Все наши коллеги со своими семьями жили в красивых дачных домиках в поселке Валентиновка на окраине Москвы. Отсюда заводским автобусом они каждый день ездили на работу. Мы с женой в качестве гостей жили рядом с Хохом и Магнусом и их семьями.
Наш дом был расположен внутри неогороженного парка. Но никто из живущих здесь немцев еще ни разу не видел центра Москвы. Специально для нас, поскольку мы приехали в Москву только на неделю, была организована прогулка по городу. В город мы поехали на электричке, это было очень похоже на берлинский «S-Bahn»[2]. Электричка довезла нас до большой площади, на которой находятся три городских вокзала, поезда с них отправляются в Ленинград, Ярославль и Казань. Там мы спустились в метро. Станции московского метро поражают своим масштабом, красивыми мраморными стенами, лестницами и колоннами. Я ждал встречи с Москвой с большим нетерпением. В последние двадцать лет в Германии о Москве и России писалось очень много противоречивого и негативного.
Все публикации были окрашены политической принадлежностью пишущих или говорящих. Посетить Россию даже в мирное время было непросто.
Теперь я внимательно рассматривал все вокруг, особенно людей в метро, на улице, в ресторане. Это были типичные жители большого города. Рабочие, служащие, представители интеллигенции. На всех центральных улицах, широких и просторных, было много автотранспорта. Я подумал, что если бы западный европеец был бы перенесен сюда с завязанными глазами, и его бы спросили, в каком городе он находится, он бы, наверное, назвал целый ряд различных городов Западной Европы.
★ ★ ★
▶ [ЦЕЛЬ ЗАДАНИЯ] Назовите все города, в которые, согласно отрывку о поездке в Москву, отправляются поезда с трёх вокзалов на большой площади.

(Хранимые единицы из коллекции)
★ ★ ★
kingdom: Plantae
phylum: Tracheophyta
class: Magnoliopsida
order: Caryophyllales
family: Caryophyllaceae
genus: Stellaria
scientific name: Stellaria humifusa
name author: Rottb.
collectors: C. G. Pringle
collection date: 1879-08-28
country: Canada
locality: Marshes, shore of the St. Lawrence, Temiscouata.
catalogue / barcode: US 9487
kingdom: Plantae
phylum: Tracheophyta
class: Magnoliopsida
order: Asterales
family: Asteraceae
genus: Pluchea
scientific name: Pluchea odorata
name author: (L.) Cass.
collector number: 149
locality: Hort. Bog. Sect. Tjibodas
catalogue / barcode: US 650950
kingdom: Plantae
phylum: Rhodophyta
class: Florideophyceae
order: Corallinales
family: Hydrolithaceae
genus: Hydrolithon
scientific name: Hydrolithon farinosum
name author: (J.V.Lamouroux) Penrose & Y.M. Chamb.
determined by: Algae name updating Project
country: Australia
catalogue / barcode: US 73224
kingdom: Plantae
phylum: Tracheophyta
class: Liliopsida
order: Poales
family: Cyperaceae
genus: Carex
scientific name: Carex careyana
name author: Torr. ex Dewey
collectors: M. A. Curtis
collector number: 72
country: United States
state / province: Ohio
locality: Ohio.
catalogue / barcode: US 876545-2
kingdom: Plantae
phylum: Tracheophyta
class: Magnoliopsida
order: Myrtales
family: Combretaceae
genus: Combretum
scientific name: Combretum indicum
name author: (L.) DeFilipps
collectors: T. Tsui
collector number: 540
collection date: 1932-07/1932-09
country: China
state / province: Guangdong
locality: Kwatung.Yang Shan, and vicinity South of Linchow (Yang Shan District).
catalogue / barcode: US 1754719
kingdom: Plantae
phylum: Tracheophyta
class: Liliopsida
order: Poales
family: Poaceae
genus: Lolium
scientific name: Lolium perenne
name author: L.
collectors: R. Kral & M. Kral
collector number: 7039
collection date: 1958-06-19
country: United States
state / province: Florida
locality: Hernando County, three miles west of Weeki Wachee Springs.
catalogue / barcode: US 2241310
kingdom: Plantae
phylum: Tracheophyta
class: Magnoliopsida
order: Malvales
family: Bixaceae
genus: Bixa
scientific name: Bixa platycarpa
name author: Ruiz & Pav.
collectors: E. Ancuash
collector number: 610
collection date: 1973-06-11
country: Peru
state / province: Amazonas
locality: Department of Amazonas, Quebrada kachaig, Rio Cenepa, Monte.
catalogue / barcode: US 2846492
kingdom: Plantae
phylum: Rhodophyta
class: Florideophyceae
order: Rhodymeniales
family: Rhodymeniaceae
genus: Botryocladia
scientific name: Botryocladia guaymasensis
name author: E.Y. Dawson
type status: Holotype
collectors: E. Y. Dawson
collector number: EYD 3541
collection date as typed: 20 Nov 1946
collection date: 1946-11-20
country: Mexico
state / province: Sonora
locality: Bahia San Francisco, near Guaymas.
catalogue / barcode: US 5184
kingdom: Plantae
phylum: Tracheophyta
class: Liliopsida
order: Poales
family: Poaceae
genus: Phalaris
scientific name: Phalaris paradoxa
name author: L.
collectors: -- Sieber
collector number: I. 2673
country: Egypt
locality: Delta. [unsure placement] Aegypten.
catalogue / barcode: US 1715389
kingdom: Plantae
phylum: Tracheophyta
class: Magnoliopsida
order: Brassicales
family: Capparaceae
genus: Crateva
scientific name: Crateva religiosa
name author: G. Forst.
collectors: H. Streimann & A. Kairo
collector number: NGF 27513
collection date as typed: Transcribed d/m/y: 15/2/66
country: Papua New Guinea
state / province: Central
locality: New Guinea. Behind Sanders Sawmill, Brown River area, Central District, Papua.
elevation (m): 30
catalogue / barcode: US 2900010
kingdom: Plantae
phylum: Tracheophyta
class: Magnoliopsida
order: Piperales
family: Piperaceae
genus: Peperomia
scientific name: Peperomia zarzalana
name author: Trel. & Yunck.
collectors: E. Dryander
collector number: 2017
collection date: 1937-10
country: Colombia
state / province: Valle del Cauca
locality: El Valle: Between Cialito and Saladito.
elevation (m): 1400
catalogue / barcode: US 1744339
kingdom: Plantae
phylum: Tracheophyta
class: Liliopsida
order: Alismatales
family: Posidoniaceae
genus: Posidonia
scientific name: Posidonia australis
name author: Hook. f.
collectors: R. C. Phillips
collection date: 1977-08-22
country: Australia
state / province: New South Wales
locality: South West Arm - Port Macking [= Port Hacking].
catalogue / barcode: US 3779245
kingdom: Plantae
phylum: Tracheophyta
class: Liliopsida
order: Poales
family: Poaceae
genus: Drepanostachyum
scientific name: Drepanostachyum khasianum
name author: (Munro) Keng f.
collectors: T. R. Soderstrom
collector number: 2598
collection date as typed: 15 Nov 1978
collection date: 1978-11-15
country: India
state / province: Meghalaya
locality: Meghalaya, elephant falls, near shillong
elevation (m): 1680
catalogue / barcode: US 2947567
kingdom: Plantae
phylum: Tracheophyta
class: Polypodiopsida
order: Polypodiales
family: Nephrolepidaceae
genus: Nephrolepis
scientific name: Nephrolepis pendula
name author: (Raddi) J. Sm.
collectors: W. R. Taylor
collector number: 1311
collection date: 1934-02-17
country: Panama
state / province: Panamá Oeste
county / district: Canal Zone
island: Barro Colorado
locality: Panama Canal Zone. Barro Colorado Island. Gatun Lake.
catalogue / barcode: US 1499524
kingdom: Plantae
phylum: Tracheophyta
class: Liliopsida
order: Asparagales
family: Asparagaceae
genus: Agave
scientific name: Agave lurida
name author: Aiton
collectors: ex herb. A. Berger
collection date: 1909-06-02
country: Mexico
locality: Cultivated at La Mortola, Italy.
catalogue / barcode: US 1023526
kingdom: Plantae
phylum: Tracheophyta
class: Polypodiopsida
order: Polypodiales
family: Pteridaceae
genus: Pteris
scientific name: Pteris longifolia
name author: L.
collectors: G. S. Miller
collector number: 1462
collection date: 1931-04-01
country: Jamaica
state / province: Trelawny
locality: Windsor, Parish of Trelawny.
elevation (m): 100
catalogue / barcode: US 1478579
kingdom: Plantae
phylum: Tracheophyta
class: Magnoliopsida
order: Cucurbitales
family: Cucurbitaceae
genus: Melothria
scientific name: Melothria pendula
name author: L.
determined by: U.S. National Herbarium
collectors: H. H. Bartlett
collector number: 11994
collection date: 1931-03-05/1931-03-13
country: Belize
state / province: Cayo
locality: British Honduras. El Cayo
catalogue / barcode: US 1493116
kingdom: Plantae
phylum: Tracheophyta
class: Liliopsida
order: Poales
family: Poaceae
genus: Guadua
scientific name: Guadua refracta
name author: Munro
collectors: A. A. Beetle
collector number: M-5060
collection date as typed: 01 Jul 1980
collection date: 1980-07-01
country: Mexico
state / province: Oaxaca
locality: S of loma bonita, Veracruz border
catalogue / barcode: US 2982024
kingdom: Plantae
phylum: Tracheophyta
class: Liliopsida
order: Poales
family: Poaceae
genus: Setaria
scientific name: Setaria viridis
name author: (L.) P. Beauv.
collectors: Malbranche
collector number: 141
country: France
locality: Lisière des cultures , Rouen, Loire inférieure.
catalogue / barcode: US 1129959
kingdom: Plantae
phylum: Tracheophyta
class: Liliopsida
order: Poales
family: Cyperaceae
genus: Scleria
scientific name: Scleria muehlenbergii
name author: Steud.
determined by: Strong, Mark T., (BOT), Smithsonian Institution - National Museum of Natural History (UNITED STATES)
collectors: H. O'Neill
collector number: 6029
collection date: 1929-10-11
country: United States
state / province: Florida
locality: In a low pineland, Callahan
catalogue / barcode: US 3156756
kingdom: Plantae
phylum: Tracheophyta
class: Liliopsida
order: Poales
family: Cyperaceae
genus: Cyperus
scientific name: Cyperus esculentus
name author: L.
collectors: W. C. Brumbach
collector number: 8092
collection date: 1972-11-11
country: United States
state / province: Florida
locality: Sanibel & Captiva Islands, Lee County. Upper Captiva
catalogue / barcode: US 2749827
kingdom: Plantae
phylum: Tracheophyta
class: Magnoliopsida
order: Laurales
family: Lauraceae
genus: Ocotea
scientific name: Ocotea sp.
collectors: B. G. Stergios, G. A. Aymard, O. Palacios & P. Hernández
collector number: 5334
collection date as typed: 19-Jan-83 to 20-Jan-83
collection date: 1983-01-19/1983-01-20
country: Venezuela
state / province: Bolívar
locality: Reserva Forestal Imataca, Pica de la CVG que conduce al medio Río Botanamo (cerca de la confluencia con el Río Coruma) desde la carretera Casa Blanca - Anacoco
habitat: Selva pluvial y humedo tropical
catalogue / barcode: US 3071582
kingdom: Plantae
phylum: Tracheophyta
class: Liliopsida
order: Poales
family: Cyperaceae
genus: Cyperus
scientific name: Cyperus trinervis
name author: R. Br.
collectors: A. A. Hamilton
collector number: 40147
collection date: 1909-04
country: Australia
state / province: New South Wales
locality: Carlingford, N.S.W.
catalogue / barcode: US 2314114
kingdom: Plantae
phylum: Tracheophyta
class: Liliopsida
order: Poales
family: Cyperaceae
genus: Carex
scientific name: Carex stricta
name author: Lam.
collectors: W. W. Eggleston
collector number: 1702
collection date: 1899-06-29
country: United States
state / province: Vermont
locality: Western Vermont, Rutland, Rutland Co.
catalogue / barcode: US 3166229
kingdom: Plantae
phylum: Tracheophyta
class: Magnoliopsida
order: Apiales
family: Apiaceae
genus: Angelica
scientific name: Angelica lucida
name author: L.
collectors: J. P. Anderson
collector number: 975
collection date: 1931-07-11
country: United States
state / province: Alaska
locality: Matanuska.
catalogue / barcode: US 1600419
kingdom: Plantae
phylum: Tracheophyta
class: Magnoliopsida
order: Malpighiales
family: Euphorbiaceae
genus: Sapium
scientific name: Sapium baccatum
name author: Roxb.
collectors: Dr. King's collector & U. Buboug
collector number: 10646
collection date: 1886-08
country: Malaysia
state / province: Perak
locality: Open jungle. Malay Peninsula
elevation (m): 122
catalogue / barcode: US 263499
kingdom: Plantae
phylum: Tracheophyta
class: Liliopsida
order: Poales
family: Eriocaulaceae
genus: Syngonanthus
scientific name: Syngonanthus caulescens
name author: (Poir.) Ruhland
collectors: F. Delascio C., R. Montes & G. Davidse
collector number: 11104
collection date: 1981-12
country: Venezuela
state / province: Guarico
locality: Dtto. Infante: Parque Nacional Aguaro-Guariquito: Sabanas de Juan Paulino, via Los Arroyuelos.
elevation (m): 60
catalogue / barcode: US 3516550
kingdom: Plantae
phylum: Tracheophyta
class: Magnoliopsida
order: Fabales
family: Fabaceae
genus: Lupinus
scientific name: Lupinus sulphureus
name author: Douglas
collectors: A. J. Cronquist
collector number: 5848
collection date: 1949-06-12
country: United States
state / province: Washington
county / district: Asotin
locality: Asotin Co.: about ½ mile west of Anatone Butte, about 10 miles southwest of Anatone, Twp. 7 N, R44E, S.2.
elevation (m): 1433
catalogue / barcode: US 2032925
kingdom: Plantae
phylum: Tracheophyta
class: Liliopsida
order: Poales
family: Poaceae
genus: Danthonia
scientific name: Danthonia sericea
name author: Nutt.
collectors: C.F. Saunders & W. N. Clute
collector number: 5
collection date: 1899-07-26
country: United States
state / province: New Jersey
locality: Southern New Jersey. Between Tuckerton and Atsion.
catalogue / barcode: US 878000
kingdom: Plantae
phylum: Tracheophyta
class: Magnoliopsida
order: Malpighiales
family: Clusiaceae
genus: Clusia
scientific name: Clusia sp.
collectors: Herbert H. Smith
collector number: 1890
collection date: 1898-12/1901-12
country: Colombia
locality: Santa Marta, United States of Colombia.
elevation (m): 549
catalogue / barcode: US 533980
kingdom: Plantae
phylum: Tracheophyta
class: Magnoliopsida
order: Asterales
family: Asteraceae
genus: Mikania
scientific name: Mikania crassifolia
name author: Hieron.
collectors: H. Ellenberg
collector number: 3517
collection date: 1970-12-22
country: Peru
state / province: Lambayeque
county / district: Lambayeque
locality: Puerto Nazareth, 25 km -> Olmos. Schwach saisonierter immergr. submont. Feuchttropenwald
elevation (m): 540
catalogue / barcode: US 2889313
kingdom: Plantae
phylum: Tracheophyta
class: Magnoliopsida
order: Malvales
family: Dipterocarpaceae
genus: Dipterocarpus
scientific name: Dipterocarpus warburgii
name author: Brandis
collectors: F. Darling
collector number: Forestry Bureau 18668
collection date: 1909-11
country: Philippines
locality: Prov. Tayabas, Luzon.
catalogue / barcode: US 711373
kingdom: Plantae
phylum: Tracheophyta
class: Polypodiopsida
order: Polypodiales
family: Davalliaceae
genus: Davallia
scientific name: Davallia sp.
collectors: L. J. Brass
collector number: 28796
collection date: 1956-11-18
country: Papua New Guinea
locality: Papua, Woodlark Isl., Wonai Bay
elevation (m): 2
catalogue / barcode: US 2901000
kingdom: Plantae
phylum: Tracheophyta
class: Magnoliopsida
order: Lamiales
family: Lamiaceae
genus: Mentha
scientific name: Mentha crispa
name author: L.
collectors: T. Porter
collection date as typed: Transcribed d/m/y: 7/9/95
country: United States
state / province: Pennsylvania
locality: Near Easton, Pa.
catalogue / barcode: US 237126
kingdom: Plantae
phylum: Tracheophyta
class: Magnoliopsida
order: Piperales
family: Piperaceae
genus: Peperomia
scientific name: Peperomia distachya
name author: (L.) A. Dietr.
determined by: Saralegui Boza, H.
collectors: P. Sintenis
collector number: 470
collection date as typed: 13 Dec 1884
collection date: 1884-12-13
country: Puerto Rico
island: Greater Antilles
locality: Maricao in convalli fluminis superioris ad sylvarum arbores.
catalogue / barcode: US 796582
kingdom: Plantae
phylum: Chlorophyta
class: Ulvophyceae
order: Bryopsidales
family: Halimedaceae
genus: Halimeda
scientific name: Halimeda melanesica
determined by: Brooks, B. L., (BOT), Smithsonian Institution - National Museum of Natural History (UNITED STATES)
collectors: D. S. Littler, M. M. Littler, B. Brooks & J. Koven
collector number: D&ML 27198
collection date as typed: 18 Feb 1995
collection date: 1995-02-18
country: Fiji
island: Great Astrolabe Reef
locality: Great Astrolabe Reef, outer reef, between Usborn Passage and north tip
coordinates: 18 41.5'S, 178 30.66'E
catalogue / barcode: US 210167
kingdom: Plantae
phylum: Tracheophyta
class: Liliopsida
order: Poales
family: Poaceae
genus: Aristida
★ ★ ★
▶ [РЕШЕНИЕ ЗАДАНИЯ] Ленинград, Ярославль, Казань.